Video

# Energy options in gynecologic surgery

This webcast was supported by Ethicon Women’s Health and Urology.

Energy options in gynecologic surgery—a topic very dear to me and very often understudied for all of us in our basic training.

And as a signpost of today’s presentation is the review that we’ll partake of fundamental knowledge and technique. And for me, when I take fundamental knowledge and technique and reduce it to its ingredients, it definitely leads to being safer and also contributes to efficacy and efficiency of surgery. And for me, when I combine these 2 elements and I think about really how they contribute to my practice and the outcome of patients, it’s surgical outcome. So today is really dedicated to improving outcome in patients.

Now, in order to hopefully communicate as best as possible with you, I want to review both new concepts and also what I would term electrosurgery vernacular.

In order to do that, I’d like to create a model here and build a water tower. And just think of…in order to get the water into the tower, you have to have some sort of push or force to create that reservoir. In electrosurgical terms, voltage is what provides that push that pushes the current through something called resistance, which is a variable ability for something to pass through a circuit. Obviously, if the resistance goes up, the aperture get smaller. You have to push harder. If you push larger amounts of current, you have to push harder. But these are the 3 elements of electricity, and so we have current, we have resistance, and we have voltage. But…only when we use a battery and a direct current do we really call this resistance. The proper term in electrosurgery for resistance is impedance. So for the rest of this talk, I’ll be using the word impedance instead of resistance to talk about that difficulty by which electrons pass through a circuit. But most importantly, and fundamentally, voltage is force.

When we think about force and voltage, we think about surgery. Whether it’s physical or it’s electrical, greater force is greater risk. So whatever we can do to minimize voltage is going to minimize unpredictable behavior of thermal modalities, and it will maximize our safety in tissue.

Now what is electrosurgery? It’s…taking something hot and burning something with it. When, in fact, what we do is we take alternating current in very small frequencies—60 cycles per second. And it gets plugged into an electrosurgical generator, our boga unit, as we refer to it in slang terms in operating surgery. And that is simply a machine that accelerates the frequency to very high frequency—to up to 3 million, but typically around 500,000 to 700,000 cycles per second versus 60. As that current is transmitted through cells, because they have ions in them and water, this energy is now converted to kinetic energy, because you have alternating current that flows against the resistance. And in overcoming this resistance, you get what’s called resisted heating, or the production of heat. So in fact, as you see, you take something that really has no temperature whatsoever, and we create temperature with it by the nature of passing current through something of variable resistance, called resistive heating.

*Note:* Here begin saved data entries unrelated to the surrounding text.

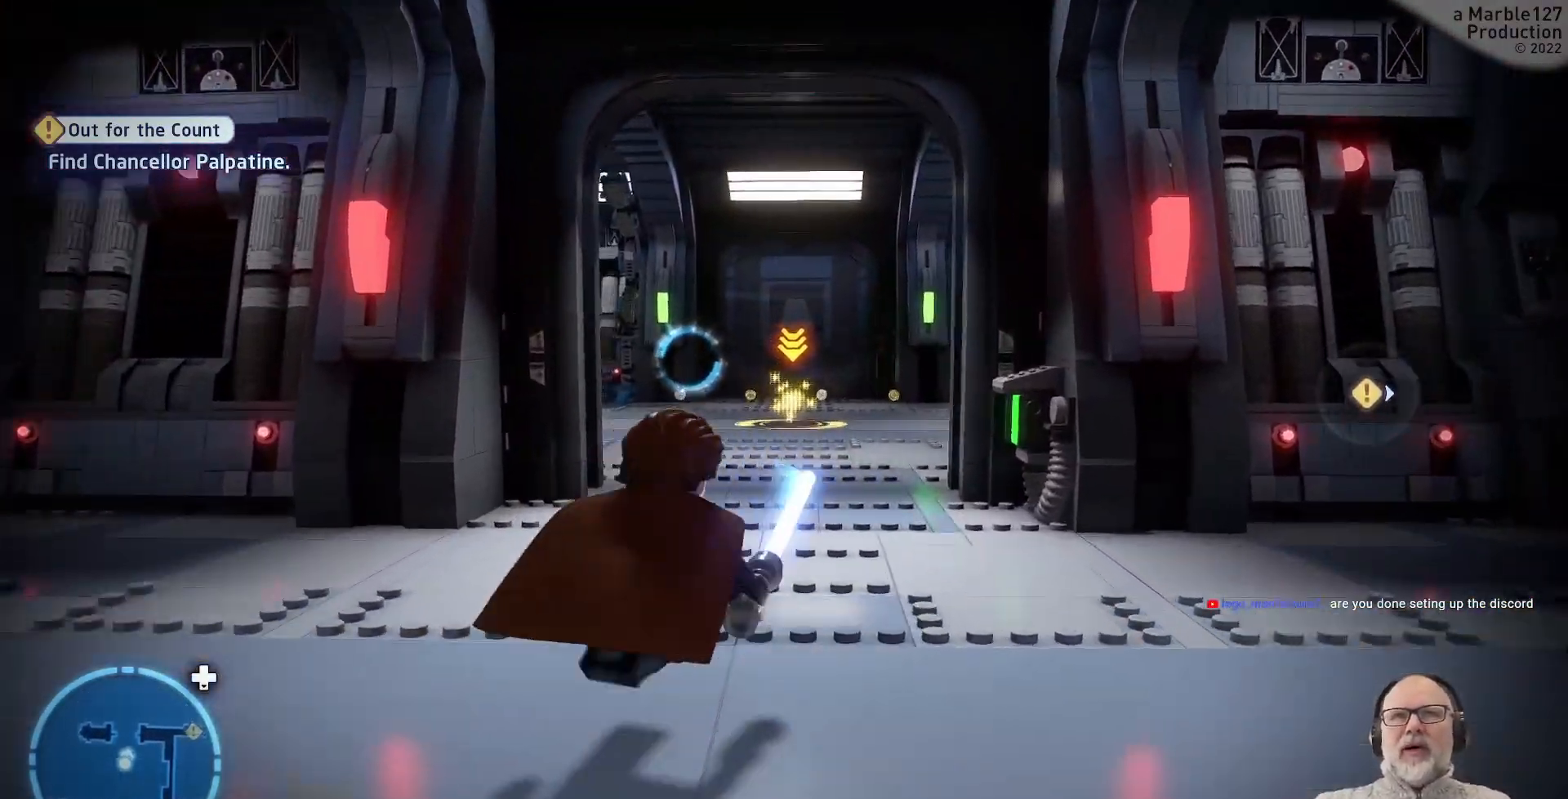
Gameplay with a controller (Xbox layout); each line is a JSON object with the inputs held at the frame after it (dt_ms = milliseconds from this image to that frame). "events" lists button and stick changes between this image and that frame as [ms after this image, input, new state], when the widget could be followed in between. Not read: L1 L2 L3 R2 R3.
{"dt_ms": 500, "buttons": [], "left_stick": "up", "right_stick": "center", "events": [[33, "left_stick", "up"]]}
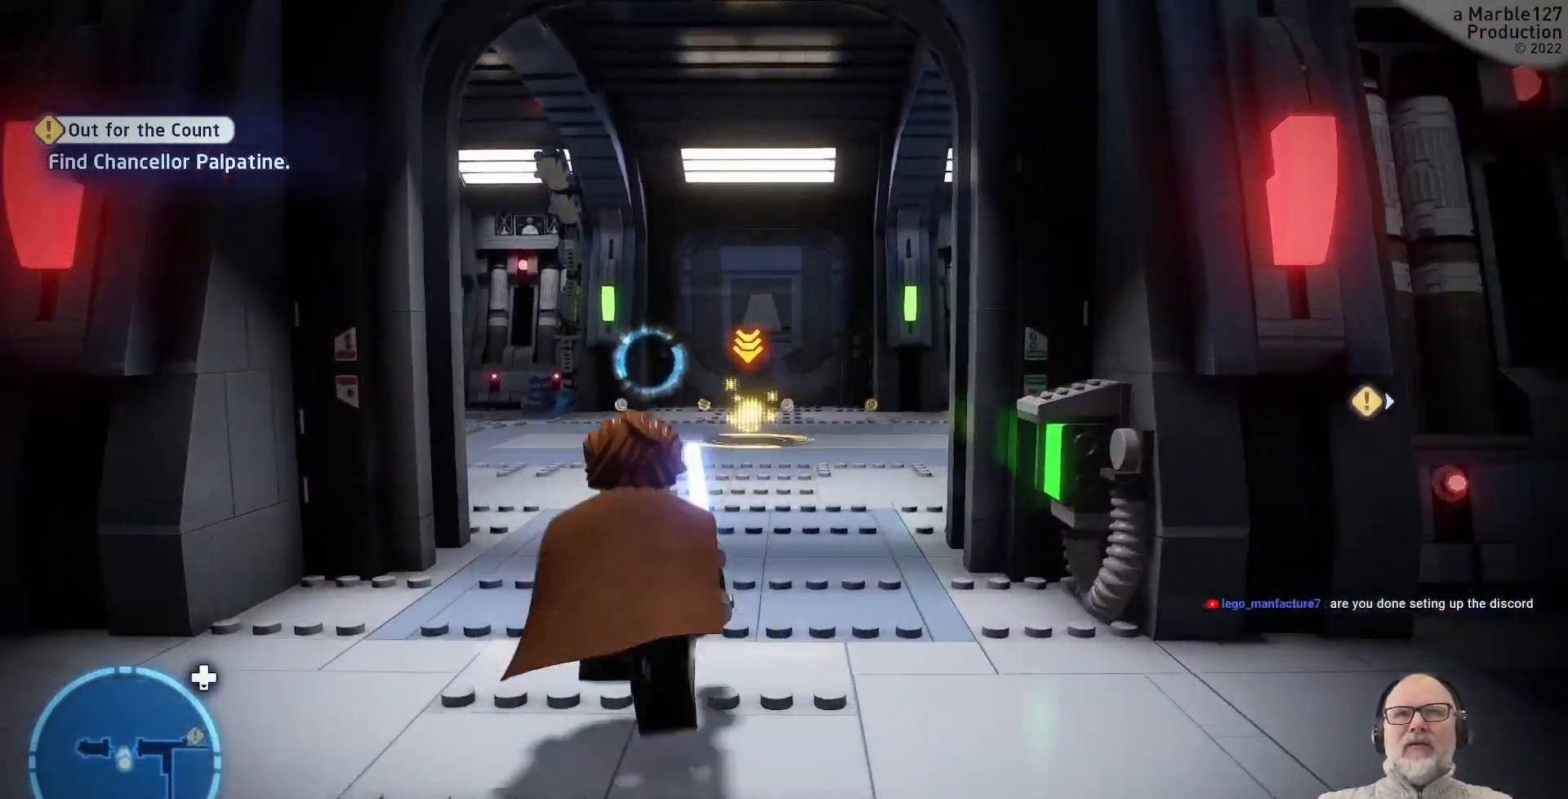
{"dt_ms": 500, "buttons": [], "left_stick": "up", "right_stick": "center"}
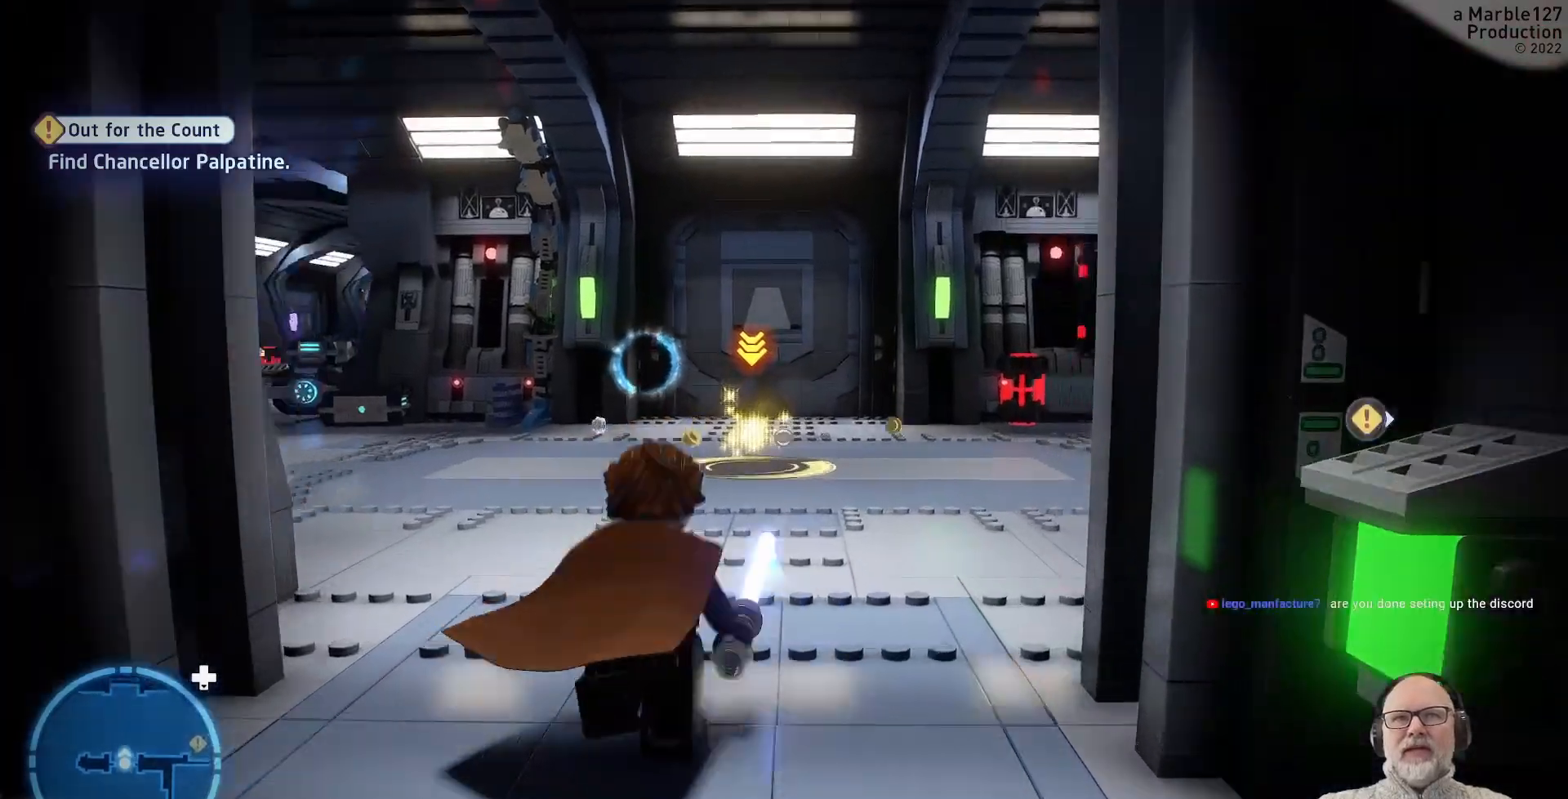
{"dt_ms": 1000, "buttons": [], "left_stick": "up", "right_stick": "center"}
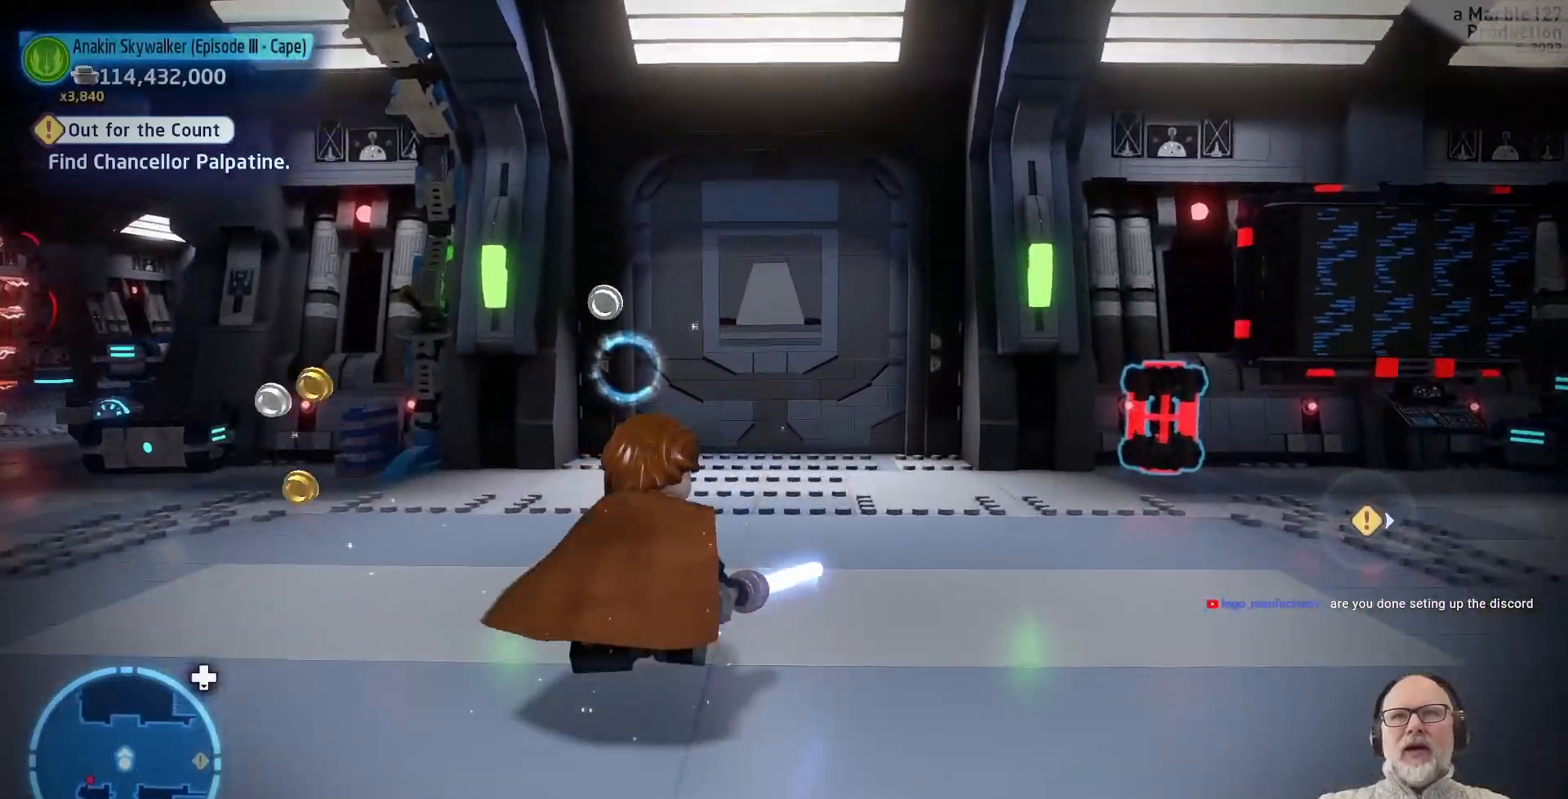
{"dt_ms": 500, "buttons": [], "left_stick": "up", "right_stick": "right", "events": [[433, "right_stick", "right"]]}
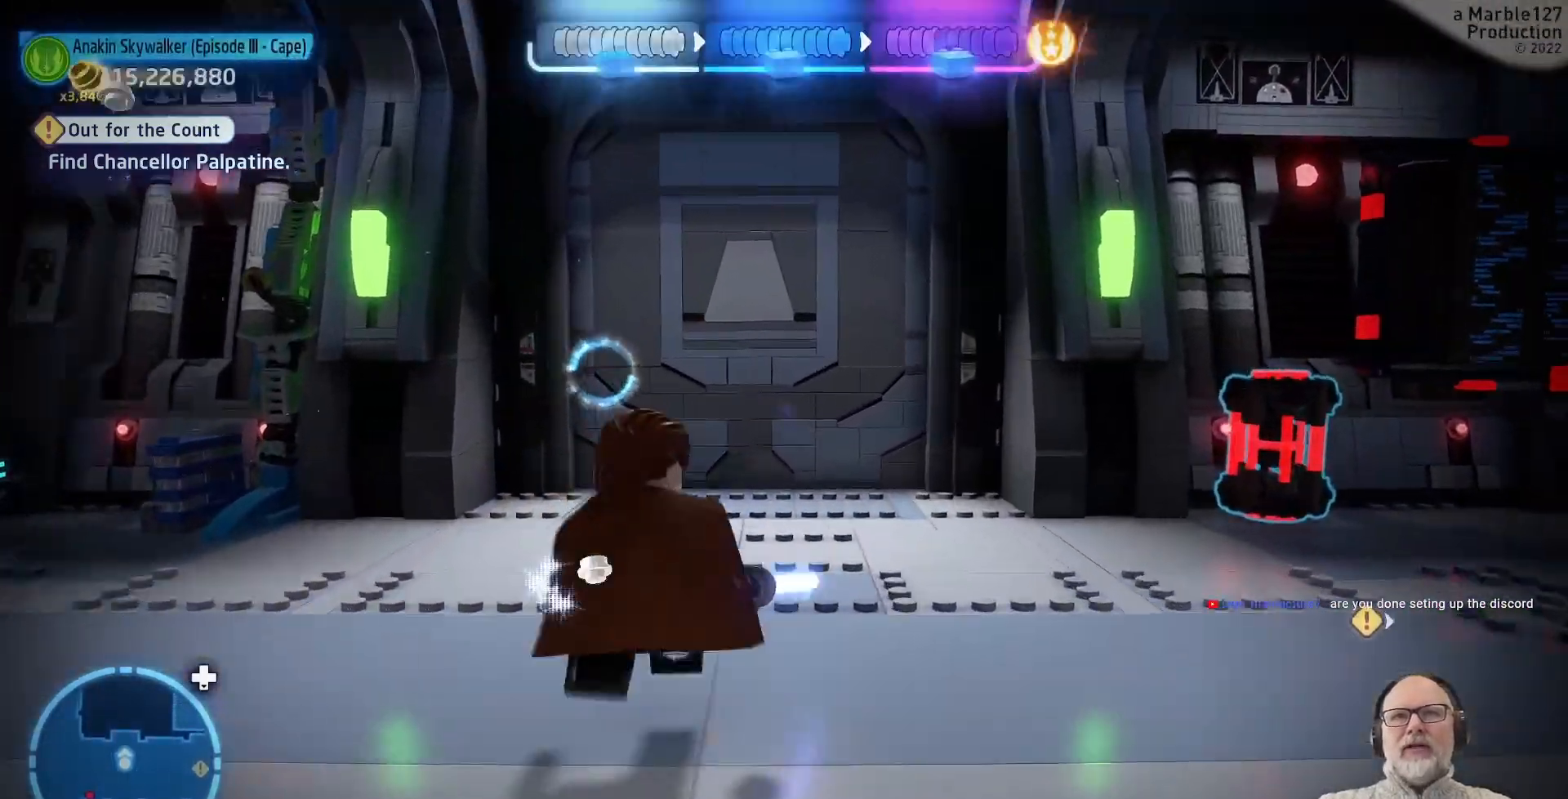
{"dt_ms": 500, "buttons": [], "left_stick": "up", "right_stick": "left"}
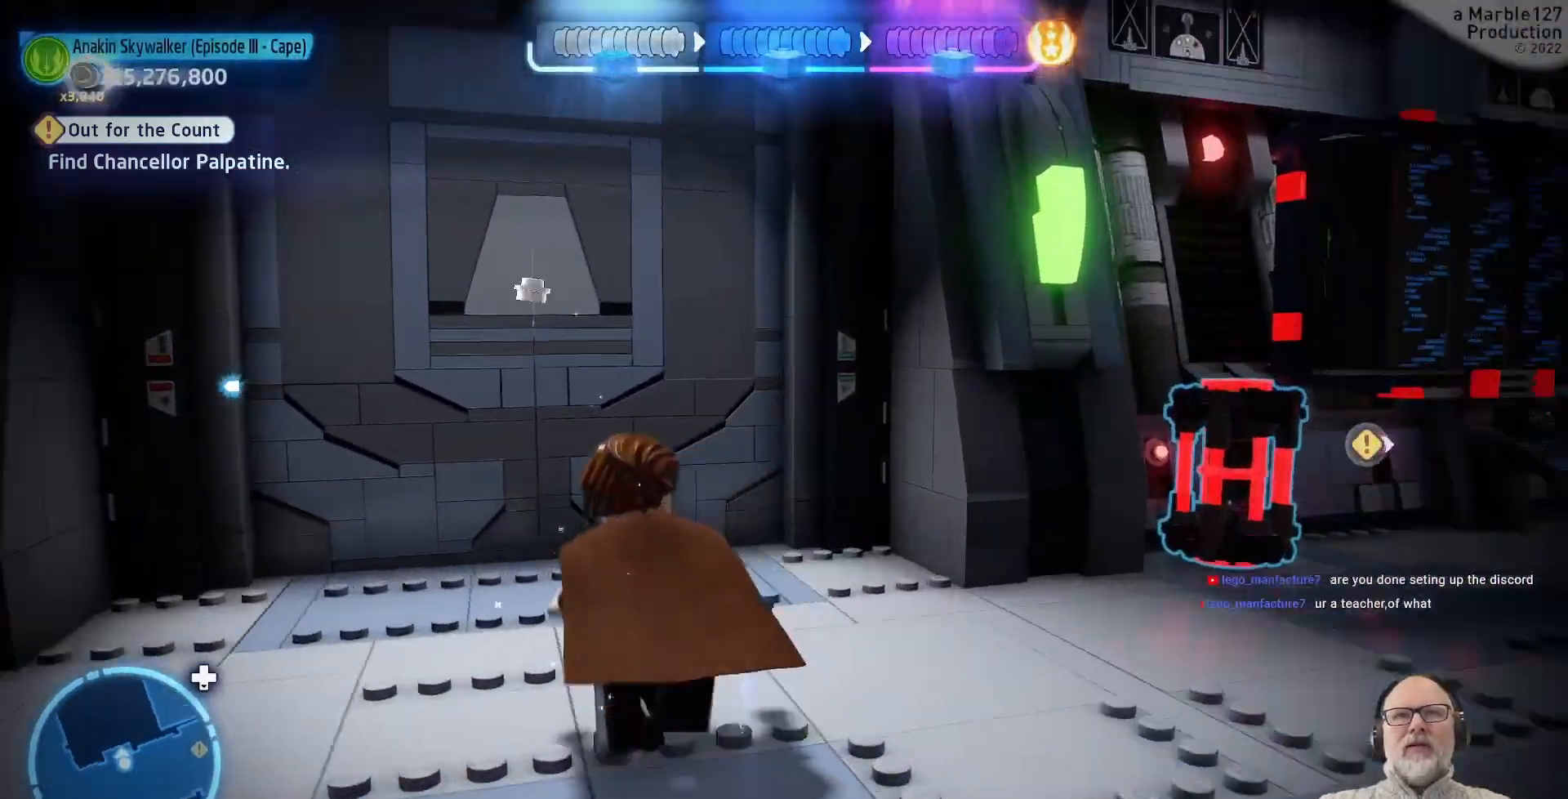
{"dt_ms": 500, "buttons": [], "left_stick": "center", "right_stick": "center", "events": [[33, "right_stick", "center"], [233, "left_stick", "center"], [367, "DPAD_LEFT", "down"], [433, "DPAD_LEFT", "up"]]}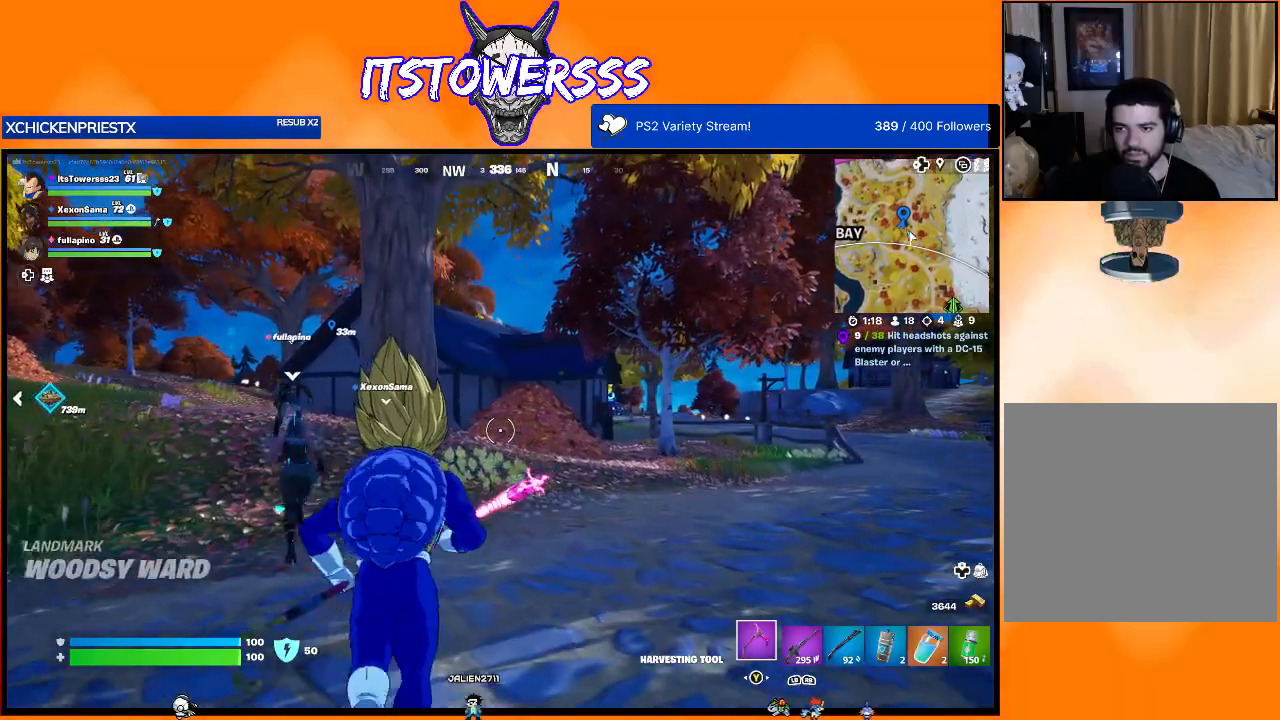
Gameplay with a controller (Xbox layout); each line is a JSON object with the inputs held at the frame after it. "events" lists button and stick changes between this image and that frame as [ms after this image, input, new state], when the widget could be followed in between.
{"buttons": [], "left_stick": "up-left", "right_stick": "center", "events": [[200, "left_stick", "up-left"]]}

So the question comes up—What determines whether coagulation or cutting occurs? Does it have to do with the salic generator? No, in fact it has nothing to do with the generator. Think about it. If we take tissue and we heat it up slowly, and we percolate the water out, we coagulate or we desiccate it. If we take the same tissue and we now heat it up very rapidly, we now create steam, and that steam is very explosive—it ruptures the cell membranes and you get vaporization, or what’s called cutting. So what’s the difference between the two? The only difference we see here on this graph is the rate at which we heat up tissue. So, in fact, we completely moderate between cutting and coagulation, based on simply how fast or how slowly we heat up the water in tissue. And how do we do that intuitively?

Well, we all do it as surgeons intuitively because we manipulate energy density. And how do we do that? Well, think of the old model. I think at least all the males here watching this presentation remember taking a magnifying glass and taking sun and heating up different structures with the sunlight. And we know that if it passed our hand through this part of the beam, it’s actually relatively cool. And if we now go to where we have the beam focused, we end up having a much warmer spot. What’s the difference here? It’s just a difference of energy density, and this is what we do. That’s relatively cool and that’s relatively hot.